At this point-blank range, even a handgun was deadly-accurate. Two officers died before the rest registered that anything was wrong. When they did, it still took them a second, or half a second, to understand what was happening, to force the numbness out of their brains and actually see the carnage; and then another second or two to decide to kill; and then nerveless hands must grapple with the buttons of pistol holsters. Endless, irreplaceable seconds; and Sigurd’s gun barked with metronome regularity. Eight shots, and seven kills. He threw the empty gun at the captain who had risen and managed to open the flap of his holster, and followed with his body, driving a sledgehammer fist into the man’s throat. The officers were soldiers trained to decision, and reacting much faster than a similar crowd of civilians would have; and it just didn’t matter. Against an uptime Yngling with the training of the Hird, when it came to combat on no warning, they might as well have been sheep. The captain crumpled nervelessly, and Sigurd helped himself to the pistol from the holster he had so-commendably gotten open; he spun, to fire at the major who had gotten out of his chair and was three steps into a run for help – and it was done. Absently he stepped on the neck of the captain he’d just downed, breaking it and cutting off the asphyxiating gurgle of breath through a crushed larynx; then he walked around the table to where Johanson was clutching the bullet hole in his stomach – the single nonfatal casualty of his first eight shots. In a sense that had been unconscionably risky; Johanson might have been one of those superhumans able to ignore such a wound and fire back. But it had not been likely, and he wanted to finish his say with someone capable of understanding him.

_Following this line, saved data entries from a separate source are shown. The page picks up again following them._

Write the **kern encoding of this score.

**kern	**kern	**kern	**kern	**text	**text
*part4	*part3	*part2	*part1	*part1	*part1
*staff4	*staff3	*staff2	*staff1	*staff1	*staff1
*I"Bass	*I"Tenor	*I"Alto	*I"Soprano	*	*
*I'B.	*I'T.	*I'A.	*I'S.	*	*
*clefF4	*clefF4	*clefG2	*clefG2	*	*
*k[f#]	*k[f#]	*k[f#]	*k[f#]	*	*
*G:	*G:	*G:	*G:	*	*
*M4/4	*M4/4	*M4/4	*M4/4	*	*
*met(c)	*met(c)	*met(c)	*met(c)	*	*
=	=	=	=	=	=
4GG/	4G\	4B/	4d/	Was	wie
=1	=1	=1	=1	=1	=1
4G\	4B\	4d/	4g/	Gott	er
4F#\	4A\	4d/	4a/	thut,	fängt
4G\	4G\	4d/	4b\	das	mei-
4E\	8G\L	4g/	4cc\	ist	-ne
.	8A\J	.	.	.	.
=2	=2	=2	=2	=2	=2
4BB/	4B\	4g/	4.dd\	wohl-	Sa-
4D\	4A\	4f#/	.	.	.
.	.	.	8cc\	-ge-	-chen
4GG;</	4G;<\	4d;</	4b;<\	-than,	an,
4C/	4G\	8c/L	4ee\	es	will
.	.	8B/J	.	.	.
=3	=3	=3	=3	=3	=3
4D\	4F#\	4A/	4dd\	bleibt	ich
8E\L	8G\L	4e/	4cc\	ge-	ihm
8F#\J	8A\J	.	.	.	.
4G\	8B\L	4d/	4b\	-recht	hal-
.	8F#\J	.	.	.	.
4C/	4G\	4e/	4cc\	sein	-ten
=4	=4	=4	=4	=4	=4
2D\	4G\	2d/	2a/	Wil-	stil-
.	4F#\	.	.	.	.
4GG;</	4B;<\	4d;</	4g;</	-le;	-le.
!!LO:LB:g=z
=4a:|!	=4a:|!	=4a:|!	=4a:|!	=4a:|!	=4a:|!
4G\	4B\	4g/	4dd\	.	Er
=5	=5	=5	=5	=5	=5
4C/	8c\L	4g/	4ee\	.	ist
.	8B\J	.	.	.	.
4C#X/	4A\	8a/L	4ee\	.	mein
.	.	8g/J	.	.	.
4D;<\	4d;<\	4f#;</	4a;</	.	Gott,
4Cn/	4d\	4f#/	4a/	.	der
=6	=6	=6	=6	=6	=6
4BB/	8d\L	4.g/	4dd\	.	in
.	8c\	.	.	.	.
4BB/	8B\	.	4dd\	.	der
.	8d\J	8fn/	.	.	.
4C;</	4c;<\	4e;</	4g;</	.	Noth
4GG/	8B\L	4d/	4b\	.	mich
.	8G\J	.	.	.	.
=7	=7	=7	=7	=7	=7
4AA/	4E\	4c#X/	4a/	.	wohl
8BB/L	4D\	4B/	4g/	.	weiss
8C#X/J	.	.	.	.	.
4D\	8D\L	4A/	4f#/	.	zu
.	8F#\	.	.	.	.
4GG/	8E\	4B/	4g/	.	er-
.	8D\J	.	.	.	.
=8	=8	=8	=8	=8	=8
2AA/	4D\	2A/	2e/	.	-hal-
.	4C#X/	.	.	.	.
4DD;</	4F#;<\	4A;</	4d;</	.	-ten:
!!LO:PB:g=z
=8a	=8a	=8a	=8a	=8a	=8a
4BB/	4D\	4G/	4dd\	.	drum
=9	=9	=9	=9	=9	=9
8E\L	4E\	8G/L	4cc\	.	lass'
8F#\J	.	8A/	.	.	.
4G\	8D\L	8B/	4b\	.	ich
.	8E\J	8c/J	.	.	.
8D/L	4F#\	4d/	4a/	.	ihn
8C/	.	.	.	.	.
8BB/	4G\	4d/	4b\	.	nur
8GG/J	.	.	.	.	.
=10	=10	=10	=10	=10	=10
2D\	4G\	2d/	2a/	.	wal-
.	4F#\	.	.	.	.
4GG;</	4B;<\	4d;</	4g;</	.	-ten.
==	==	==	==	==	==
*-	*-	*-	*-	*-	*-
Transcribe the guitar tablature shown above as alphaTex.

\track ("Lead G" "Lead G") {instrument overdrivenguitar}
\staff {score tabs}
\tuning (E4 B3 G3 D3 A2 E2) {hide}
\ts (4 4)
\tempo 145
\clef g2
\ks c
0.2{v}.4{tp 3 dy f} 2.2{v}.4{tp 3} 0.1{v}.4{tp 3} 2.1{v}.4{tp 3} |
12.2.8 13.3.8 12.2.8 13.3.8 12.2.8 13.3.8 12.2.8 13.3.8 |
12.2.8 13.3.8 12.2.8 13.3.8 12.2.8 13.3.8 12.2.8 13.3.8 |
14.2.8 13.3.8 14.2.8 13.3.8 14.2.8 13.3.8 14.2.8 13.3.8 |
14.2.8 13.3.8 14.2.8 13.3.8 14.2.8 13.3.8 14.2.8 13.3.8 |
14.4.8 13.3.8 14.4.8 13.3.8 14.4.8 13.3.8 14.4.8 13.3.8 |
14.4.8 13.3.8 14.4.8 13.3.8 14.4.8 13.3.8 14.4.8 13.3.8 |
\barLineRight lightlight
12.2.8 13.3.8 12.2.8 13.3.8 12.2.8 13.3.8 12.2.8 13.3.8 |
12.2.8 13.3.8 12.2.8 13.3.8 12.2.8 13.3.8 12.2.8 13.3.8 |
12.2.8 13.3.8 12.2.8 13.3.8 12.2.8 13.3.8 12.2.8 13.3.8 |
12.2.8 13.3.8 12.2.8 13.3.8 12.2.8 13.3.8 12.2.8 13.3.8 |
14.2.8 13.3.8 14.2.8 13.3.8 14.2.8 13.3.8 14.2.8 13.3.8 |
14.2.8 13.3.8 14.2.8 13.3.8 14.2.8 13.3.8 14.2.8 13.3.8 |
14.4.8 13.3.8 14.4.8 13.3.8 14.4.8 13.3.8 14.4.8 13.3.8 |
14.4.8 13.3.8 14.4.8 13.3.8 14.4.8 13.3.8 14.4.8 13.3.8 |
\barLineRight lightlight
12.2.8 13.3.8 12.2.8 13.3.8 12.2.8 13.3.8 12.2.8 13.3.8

“You would have learned,” he repeated, and the quiet words seemed to echo in the silence after the crash of gunfire, “that authority stems, ultimately, from the barrel of a gun; and from the hands of a man willing to kill.”

He fired once more, and left the truck to join the retreat. He could hide at Dovre; there would have to be peace, now, even at a high price in territory. Land could be sacrificed, that had always been the Yngling way; but the homeland must be protected. No mushroom clouds would rise above the mountains.